The mass of rotting flesh, feather and bone is a disturbing sight in the heart of the English countryside, a literal “stink pit” where some of the discards of Britain’s £2bn shooting industry are left to putrefy.
Images taken from hidden cameras and passed to The Independent show dozens of pheasants being heaved into a hole on a private Berkshire shooting estate once frequented by royalty and former senior Conservative politicians and now owned through companies based in the Channel Islands and Switzerland.
According to animal rights campaigners, the decomposing remains show not only a gritty side to rural life but also challenge the claim that birds shot for sport are overwhelmingly used as food and sold to supermarkets or butchers.
Dr Toni Shephard, head of policy and research at the League Against Cruel Sports, said: “The dumping of pheasants unfortunately comes as no surprise. The ‘one for the pot’ argument often spouted by the shooting industry is a myth.”
The industry, which produces more than 30 million pheasants a year, has long been dogged by suggestions that it raises excessive numbers of birds and creates a surplus which has to be disposed of – a charge strongly denied by its representatives.
According to industry guidelines, all game shot in the countryside must be treated as food and “should be treated as such from the moment it is shot until it reaches the table”.
The managers of the photographed site, operated by Polesdon Estates Ltd, told The Independent that all birds shot on its land were either given to participants in shoots or sold to a registered game dealer.
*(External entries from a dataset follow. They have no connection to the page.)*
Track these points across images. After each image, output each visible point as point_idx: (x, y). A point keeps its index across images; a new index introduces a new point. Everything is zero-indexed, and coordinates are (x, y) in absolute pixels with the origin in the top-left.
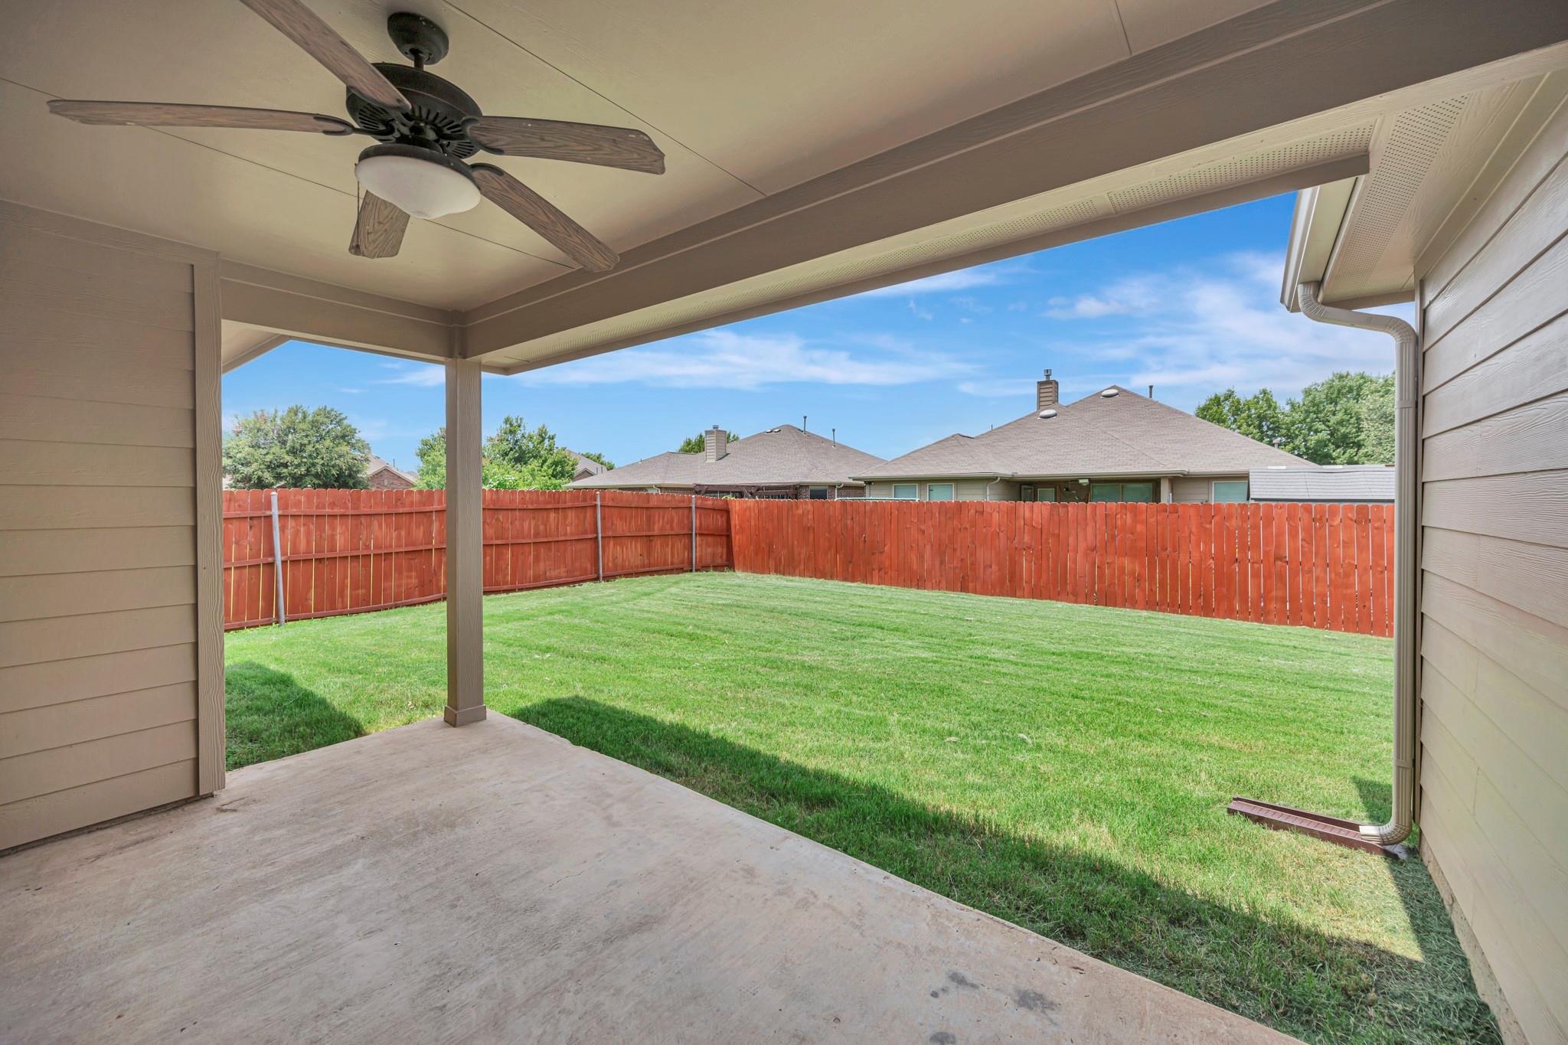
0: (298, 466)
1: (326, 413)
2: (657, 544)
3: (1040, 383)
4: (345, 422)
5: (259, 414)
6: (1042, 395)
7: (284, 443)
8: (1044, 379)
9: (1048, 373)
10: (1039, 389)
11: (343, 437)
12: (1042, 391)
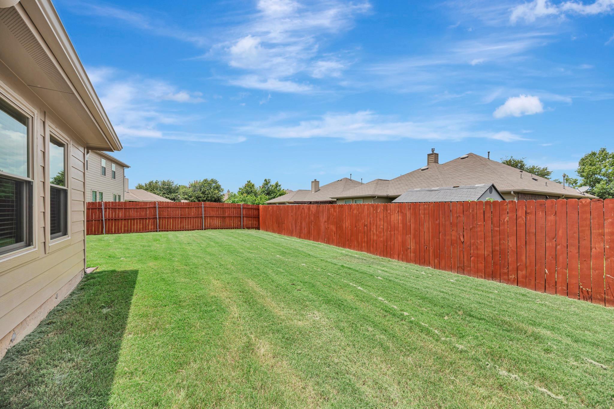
0: (204, 197)
1: (213, 181)
2: (227, 220)
3: (429, 155)
4: (218, 183)
5: (196, 181)
6: (429, 160)
7: (201, 190)
8: (431, 153)
9: (433, 150)
10: (428, 157)
11: (217, 188)
12: (429, 158)
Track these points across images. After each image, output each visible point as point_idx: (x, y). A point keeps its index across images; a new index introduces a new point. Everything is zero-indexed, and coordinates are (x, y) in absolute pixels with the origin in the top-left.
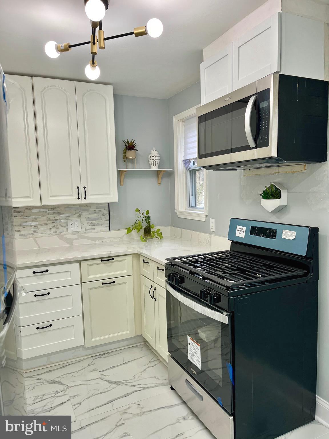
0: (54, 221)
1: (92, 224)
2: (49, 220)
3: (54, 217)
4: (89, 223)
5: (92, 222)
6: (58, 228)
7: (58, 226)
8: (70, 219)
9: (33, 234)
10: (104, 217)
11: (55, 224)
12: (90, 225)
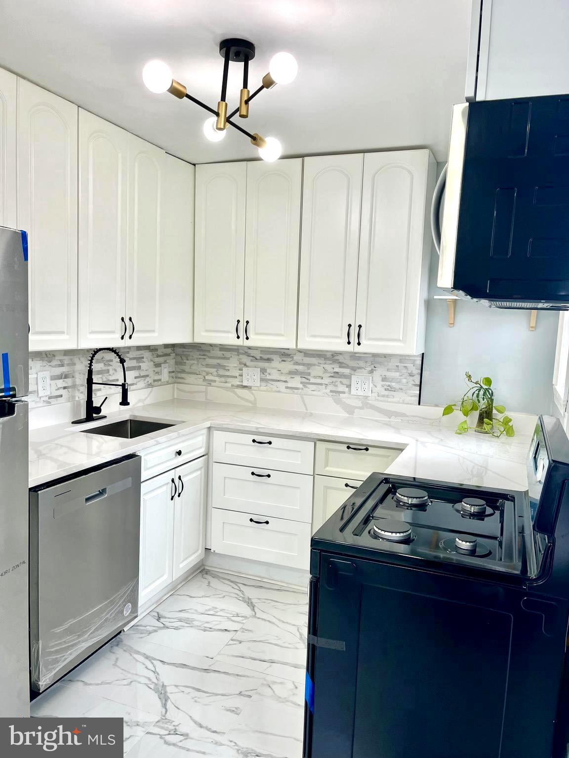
0: (332, 375)
1: (389, 389)
2: (325, 371)
3: (333, 368)
4: (384, 385)
5: (389, 383)
6: (337, 386)
7: (336, 384)
8: (356, 374)
9: (302, 389)
10: (412, 378)
11: (334, 380)
12: (386, 390)
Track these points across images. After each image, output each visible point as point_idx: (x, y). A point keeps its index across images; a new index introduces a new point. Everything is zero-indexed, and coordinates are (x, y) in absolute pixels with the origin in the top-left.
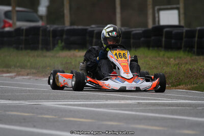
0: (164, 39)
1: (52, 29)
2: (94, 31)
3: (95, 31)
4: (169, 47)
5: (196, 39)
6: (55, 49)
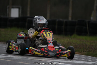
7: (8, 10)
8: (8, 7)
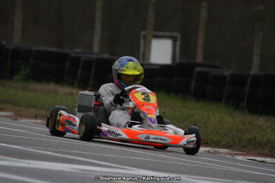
0: (193, 83)
1: (11, 47)
2: (80, 58)
3: (83, 59)
4: (201, 96)
5: (248, 88)
6: (16, 77)
7: (142, 42)
8: (143, 33)
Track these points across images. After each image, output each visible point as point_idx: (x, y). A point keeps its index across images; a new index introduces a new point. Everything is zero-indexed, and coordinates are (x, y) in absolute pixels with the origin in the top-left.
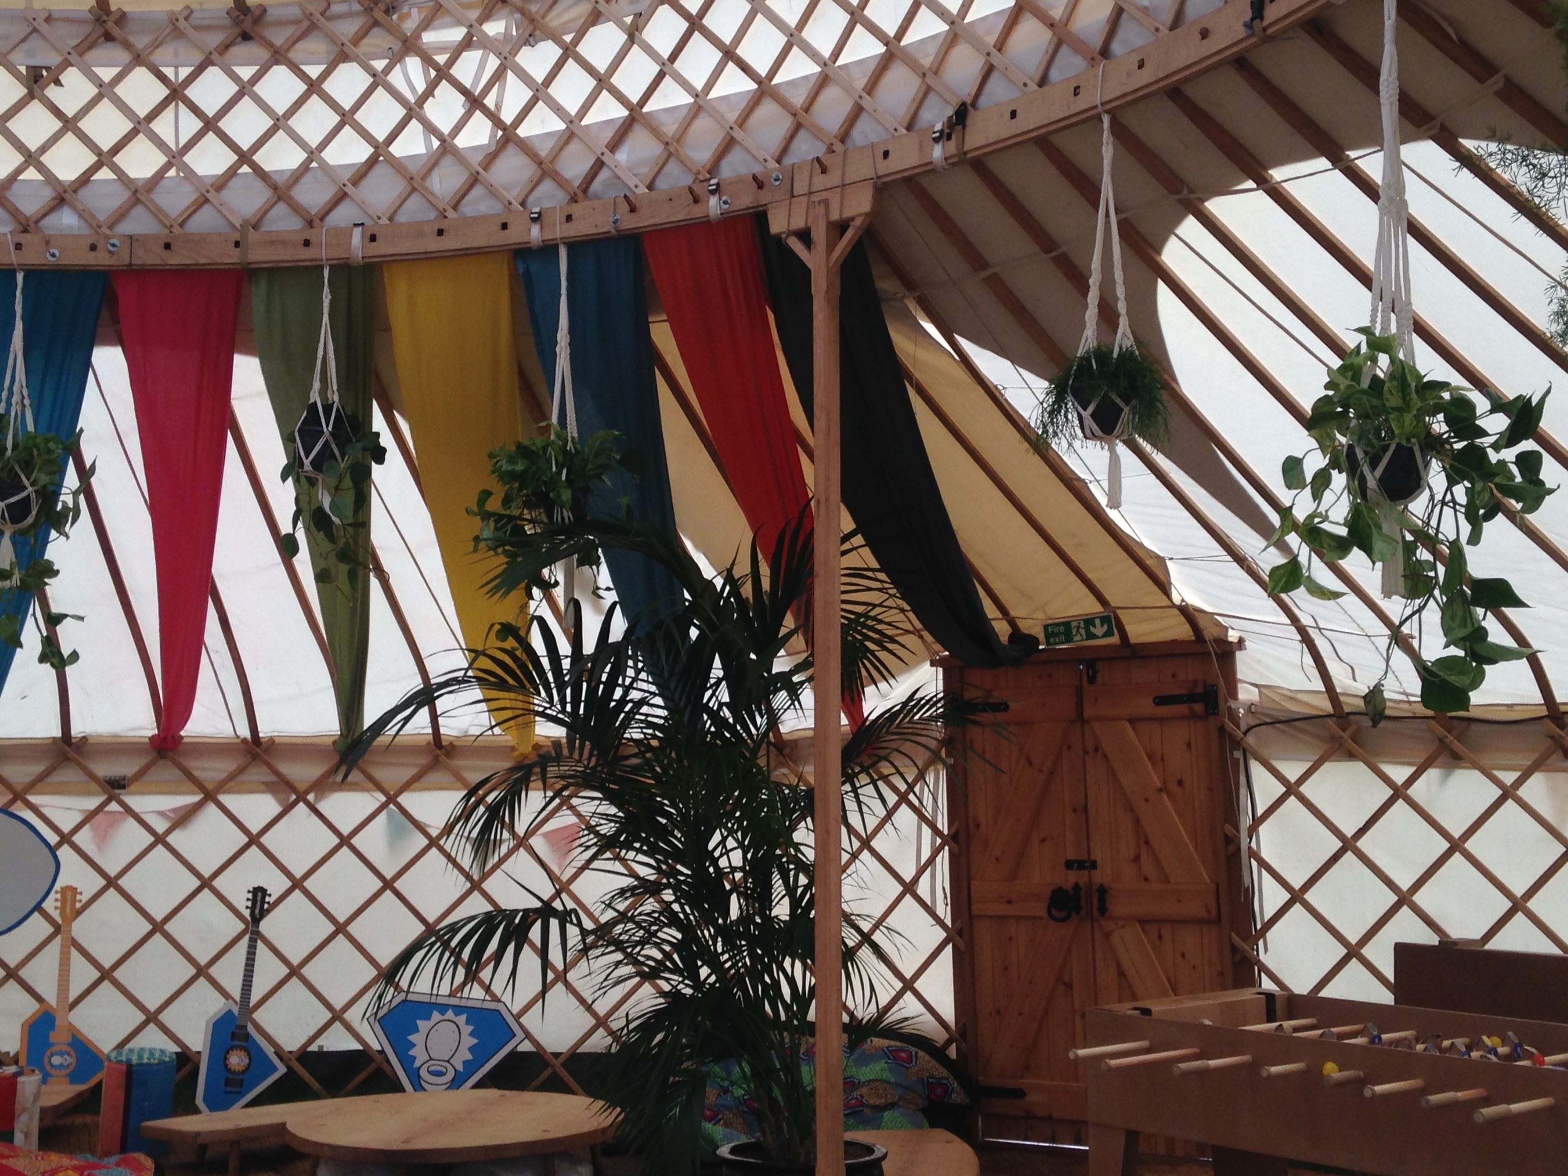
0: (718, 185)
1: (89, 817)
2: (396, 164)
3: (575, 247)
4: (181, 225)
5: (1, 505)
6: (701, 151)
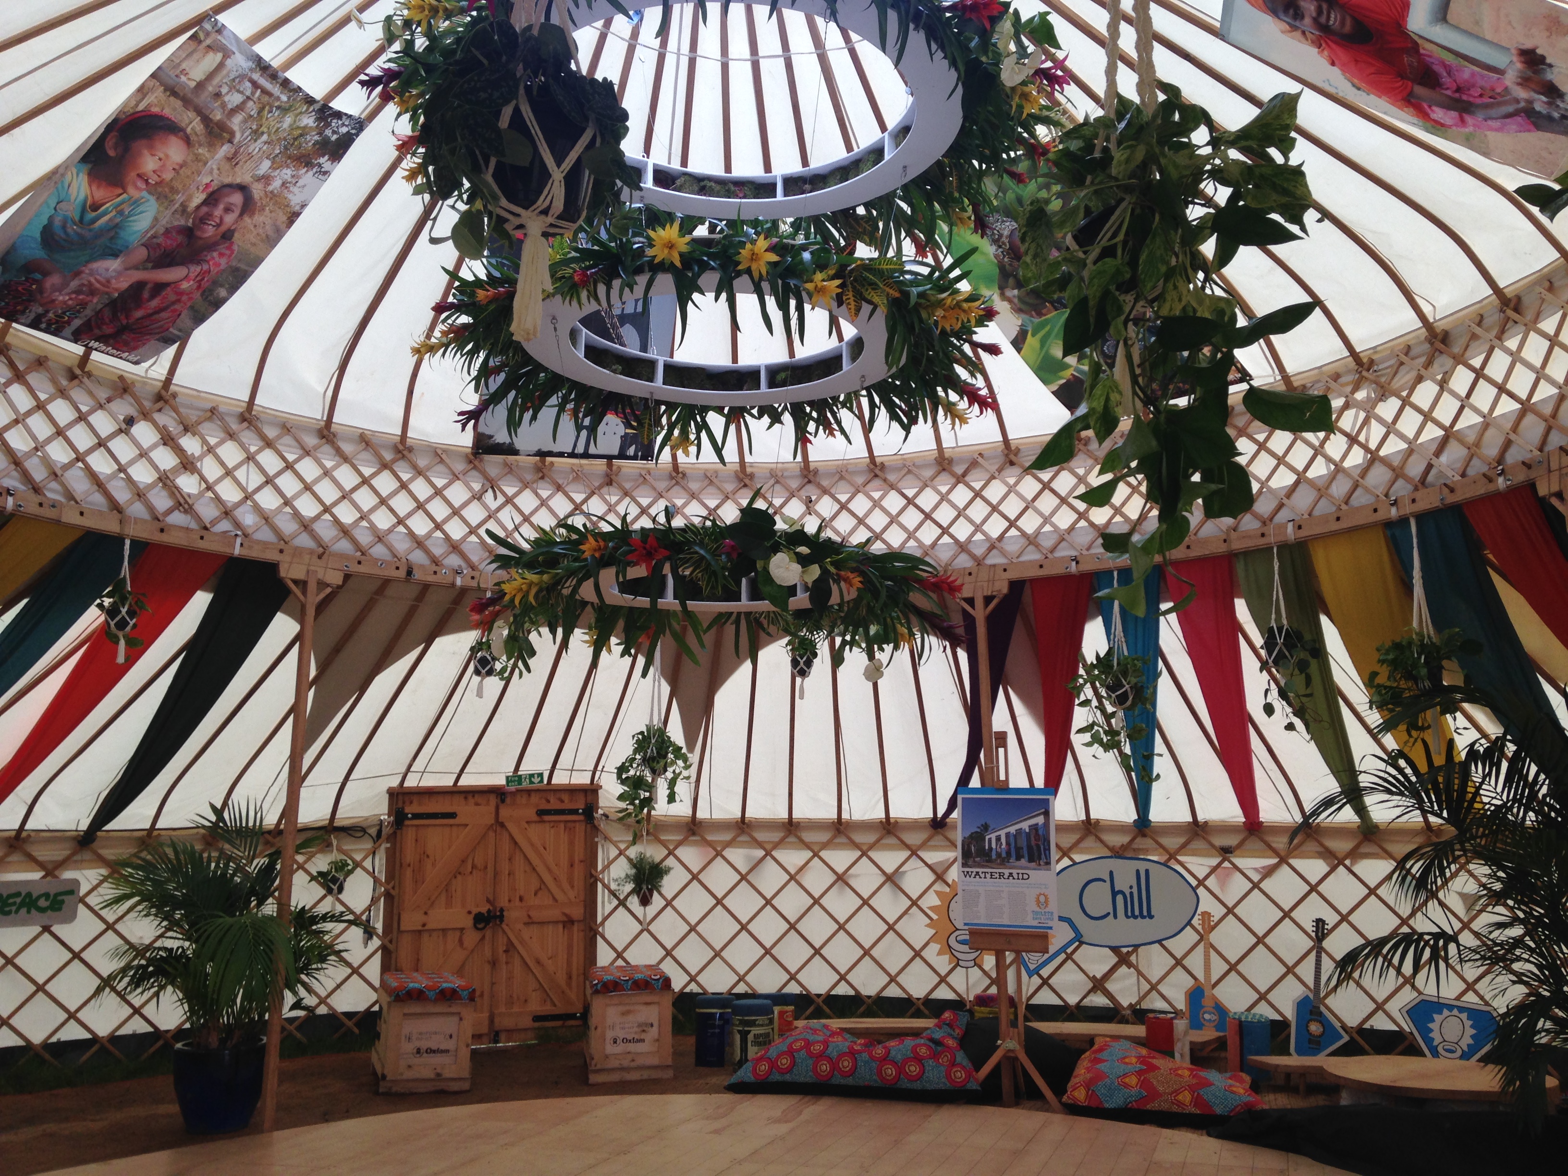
0: (1503, 470)
1: (1214, 870)
2: (1311, 483)
3: (1421, 518)
4: (1194, 535)
5: (1113, 696)
6: (1491, 450)
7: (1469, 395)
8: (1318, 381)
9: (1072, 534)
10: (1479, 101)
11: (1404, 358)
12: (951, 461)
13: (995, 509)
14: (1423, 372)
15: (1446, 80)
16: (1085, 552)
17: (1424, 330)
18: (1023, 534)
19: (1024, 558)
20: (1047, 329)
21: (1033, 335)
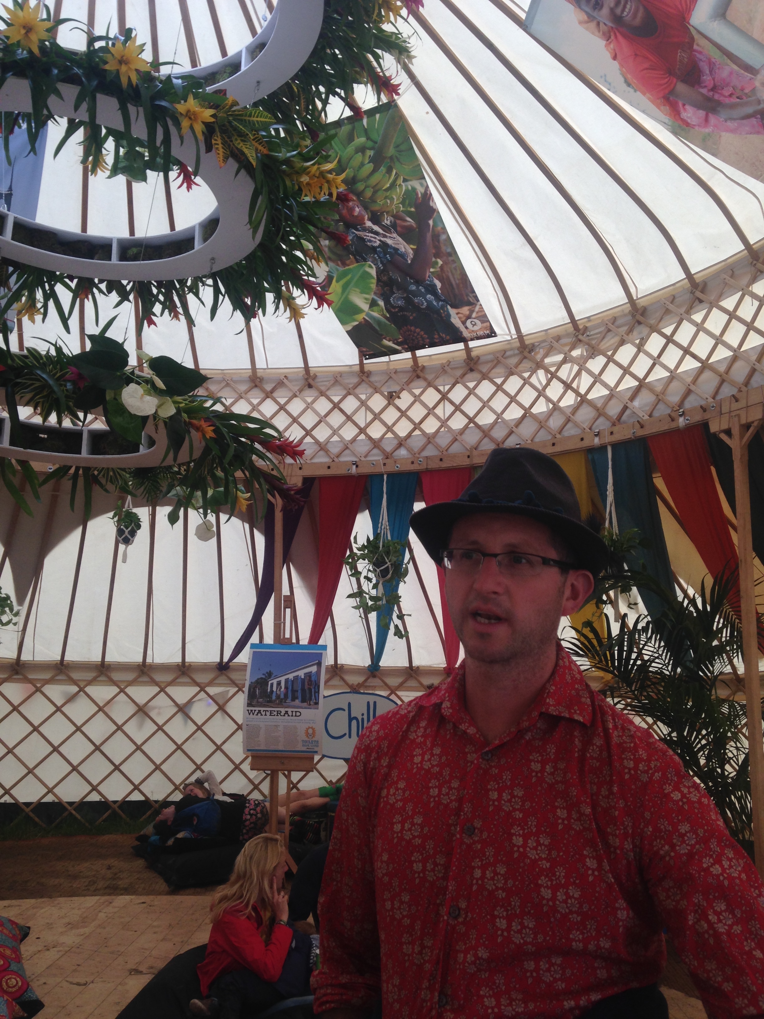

They said the only birds disposed of were those which were not fit for sale.
With the advocacy of celebrity chefs including Jamie Oliver and Hugh Fearnley-Whittingstall, sales of game have rocketed and it is claimed that up to 97 per cent of all edible quarry killed in Britain is now eaten.
At least 35 million pheasants are reared for shooting in Britain each year, part of an industry that supports 47,000 jobs and spends £250m a year on conservation.
But anti-blood sports campaigners claim that behind such success lie grisly sights such as that found on the Polesdon Estate whereby freshly-shot birds – which estate managers insist are unfit for consumption – are dumped rather than passed into the food chain.
WARNING: This video contains footage that some may find upsetting
While the pheasants attract lucrative custom when alive in the shape of shooters, they are not much of a moneyspinner once dead. They are sold by supermarkets and butchers for about £6 a time, but estates and farmers receive just 25p per bird.
Using concealed cameras, activists recorded activity on the estate, previously known for its select shooting events attended by the great and the good, over three months from December. On three occasions a worker was seen arriving in a motorised pick-up at a pit in a small area of woodland and emptying large metal containers of pheasants down into the ditch. Many of the pheasants were tied into a “brace” of two birds with string, a common practice when birds are shot.
The pit appeared to be filled with the detritus of other shooting expeditions, including the skulls or carcasses of up to four deer which were rotting at the site. It is not illegal to dump animals without burial as long as they have died in the immediate vicinity.
Dr Shephard added: “Around 500 birds can be killed in one day’s shooting. This is far too many birds for a shooting party to eat or give to friends. Many are routinely dumped in mass pits as waste products following the day’s shooting.”
The resulting so-called “stink pit” – sometimes used by game estates to lure predators such as foxes – is in stark contrast to the gilded clientele previously associated with the estate’s shoots, which were operated at least until 2002 by Sir Jocelyn Stevens, a former chairman of English Heritage.
A spokesman for the Polesdon Estate said: “A small proportion of birds shot, that are not in a suitable condition to be accepted by the game dealer, have to be disposed of.”